Nuestros “padres fundadores” —sean liberales o conservadores— tuvieron siempre conciencia de esa asociación indispensable que yace entre educación —ilustración se llamaba entonces—, cultura y democracia. En efecto, en la voluntad de quienes concurrieron a poner las piezas iniciales de nuestro Estado —en la primera mitad del siglo XIX— estuvo siempre la idea de que la óptima organización política para Chile es la democracia. Ese proyecto originario nunca ha sido puesto en duda o sustituido por una fórmula alternativa, aunque en ocasiones se la interpretó o tildó de un modo que parecía comprometer su esencia evidente.
En consecuencia, es un error mayor tanto pensar que nos hallamos poco más que en el punto de partida como también pensar que ese proyecto se encuentra ya realizado de manera plena. Las instituciones mismas, sin duda, requieren todavía modificaciones importantes —el fracaso reciente del proceso constituyente no puede hacernos olvidar de esta deuda— a lo cual se añadirán los cambios que la experiencia propia y ajena hará necesarios en el futuro.
Pero es la cultura —que convierte a los meros electores en auténticos ciudadanos— la dimensión de la democracia donde los chilenos nos encontramos en mayor carencia. Pensar que todo pasa por cambios institucionales es propio de una mentalidad formalista, aquella que le concede demasiada importancia al papel de las reglas jurídicas y desconoce la gravitación esencial que ciertos factores más bien intangibles ejercen sobre la vida política.

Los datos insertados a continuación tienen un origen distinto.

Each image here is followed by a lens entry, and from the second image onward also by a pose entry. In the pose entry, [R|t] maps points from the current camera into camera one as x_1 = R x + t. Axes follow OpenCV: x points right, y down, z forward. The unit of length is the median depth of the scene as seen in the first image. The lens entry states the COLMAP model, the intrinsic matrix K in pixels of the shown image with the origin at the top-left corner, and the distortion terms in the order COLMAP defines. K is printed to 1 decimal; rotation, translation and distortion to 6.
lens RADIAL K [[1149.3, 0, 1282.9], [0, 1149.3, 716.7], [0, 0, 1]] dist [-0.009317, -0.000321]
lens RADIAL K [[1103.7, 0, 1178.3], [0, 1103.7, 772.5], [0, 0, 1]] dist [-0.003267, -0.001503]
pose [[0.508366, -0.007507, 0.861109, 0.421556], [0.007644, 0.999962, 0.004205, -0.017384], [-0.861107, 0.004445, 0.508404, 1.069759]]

Las mentalidades, los valores, los modos de ser y de comportarse, los conocimientos históricos y las destrezas comunicativas (la capacidad de explicarse con precisión y de entender apropiadamente), la profundidad del compromiso con el bien colectivo y otras variables culturales condicionan poderosamente la vigencia efectiva de aquellas instituciones.
La formación integral de las personas parece ser la clave, de modo que el futuro ciudadano no ignore lo que está en juego ni divida su comportamiento en uno para su esfera privada y otra para su esfera pública, tenga conciencia de pertenecer a una comunidad con bienes colectivos que cautelar y promover, se sepa parte de un cuerpo social con historia y, por ende, responsable frente a las generaciones venideras, tenga espíritu crítico y posea las habilidades, destrezas y conocimientos que le permiten ejercerlo, y haya cultivado la capacidad de ponerse en el lugar de los demás por distintos que ellos sean. La calidad de nuestra vida democrática depende, pues, directamente de la calidad de una educación desfalleciente, y hasta ahora, a pesar de la retórica, todos los gobiernos posteriores a la dictadura han demostrado una peligrosa incapacidad para, en definitiva, liderar las transformaciones que incidan de lleno en la formación de buenos ciudadanos.